Written By: Michael Clark
There are many arguments for the existence of God. The moral argument for God’s existence is a very simple and powerful argument against atheistic philosophies. However, atheists also have challenging arguments to theism. This is a common argument that atheists use against God’s existence:
1) If God is not all-powerful and all loving then God does not exist.
2) If God were all-powerful and all loving then God would not allow evil and suffering (E&S) in the world.
3) Evil and suffering is in the world.
4) Therefore, God does not exist.
Logically, this argument follows, but are all the premises true? Christians agree with premises “1” and “3”, but premise “2” presupposes “God’s will” as a defeater for God’s existence. The atheist using this argument must prove that an all-powerful and all-loving God would not allow E&S in the world. It is possible that God allows E&S for purposes that are beyond our understanding.
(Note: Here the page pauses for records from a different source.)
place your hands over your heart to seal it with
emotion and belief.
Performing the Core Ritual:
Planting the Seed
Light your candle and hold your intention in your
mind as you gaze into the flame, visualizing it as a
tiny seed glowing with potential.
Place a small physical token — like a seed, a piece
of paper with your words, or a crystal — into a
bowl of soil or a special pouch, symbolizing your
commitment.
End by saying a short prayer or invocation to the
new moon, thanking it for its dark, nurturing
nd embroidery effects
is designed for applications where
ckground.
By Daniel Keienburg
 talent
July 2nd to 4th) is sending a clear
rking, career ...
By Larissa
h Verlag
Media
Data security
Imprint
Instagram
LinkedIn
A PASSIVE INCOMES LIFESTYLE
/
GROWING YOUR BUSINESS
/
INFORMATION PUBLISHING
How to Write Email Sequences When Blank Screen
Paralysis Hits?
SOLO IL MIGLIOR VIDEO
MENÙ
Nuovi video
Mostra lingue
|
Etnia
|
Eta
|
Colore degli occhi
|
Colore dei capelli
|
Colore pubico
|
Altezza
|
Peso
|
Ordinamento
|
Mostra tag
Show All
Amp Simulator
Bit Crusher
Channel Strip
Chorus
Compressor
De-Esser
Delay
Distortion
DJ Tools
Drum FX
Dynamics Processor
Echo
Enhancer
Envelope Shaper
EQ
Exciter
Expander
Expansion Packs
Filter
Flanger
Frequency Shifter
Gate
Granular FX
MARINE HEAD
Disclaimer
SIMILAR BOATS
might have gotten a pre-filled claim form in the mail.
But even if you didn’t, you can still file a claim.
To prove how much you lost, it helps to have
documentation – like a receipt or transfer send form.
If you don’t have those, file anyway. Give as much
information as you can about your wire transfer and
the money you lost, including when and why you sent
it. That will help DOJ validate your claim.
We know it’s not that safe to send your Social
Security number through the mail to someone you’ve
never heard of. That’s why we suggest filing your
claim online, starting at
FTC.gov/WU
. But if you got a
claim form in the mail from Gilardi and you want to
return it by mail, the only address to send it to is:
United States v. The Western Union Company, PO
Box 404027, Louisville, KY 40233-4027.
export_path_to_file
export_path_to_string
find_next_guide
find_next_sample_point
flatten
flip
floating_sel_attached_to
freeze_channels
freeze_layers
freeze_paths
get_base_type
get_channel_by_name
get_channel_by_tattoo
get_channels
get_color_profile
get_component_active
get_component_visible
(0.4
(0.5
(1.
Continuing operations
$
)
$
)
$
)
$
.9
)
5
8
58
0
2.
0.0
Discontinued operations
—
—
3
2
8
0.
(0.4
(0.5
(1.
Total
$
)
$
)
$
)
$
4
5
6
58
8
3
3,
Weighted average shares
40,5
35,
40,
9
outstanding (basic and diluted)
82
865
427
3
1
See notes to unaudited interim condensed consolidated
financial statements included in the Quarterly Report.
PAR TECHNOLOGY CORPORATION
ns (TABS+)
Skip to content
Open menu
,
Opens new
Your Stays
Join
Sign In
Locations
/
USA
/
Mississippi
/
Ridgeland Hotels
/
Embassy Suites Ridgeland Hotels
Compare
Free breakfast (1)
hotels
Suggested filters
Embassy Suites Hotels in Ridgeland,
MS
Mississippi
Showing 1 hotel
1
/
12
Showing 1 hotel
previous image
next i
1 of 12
This is not special pleading; it is simply showing that premise two is possibly false, and therefore, is an unsubstantiated premise. As a result, the burden of proof rests on the atheist to explain why and how an all-knowing God could not have any good reason to allow E&S.
In response to the atheist, the Christian could argue that the atheist has limited knowledge and cannot know all of the possibilities and purposes of why God would allow E&S. In fact, there may actually be some good philosophical reasons why God would allow E&S to occur. First, consider that God could have created any kind of world he desired. There were an infinite number of possible worlds that God could have created, but He chose to create THIS world. Does this mean that God’s nature of being all-powerful and all-loving is compromised? Consider this basic argument concerning why God might prefer to create a world with the capacity of free will over a world without the freedom to choose:
1) Love requires the freedom to choose. Coercion denies the freedom to choose.
2) It is better to love and have freedom of choice than to be coerced.
3) An all-loving God prefers to do that which is best, and would prefer love and a free world over a coerced world.
4) But a free world would entail the capacity to reject God’s desires.
5) Rejecting God’s desires would be evil, and suffering would be inherent.
6) Therefore, E&S (given God) is not incompatible, but is consistent philosophically and theologically .
After making these conclusions, it is easy to see that the problem of evil and suffering can only make sense from a Christian worldview. To conclude that God does not exist does not get rid of the problem of E&S. After pointing this out to the atheist the Christian is in a good position to argue that if God does not exist then there is no such thing as objective evil and suffering. The atheist must face the logical out-working of his own philosophies.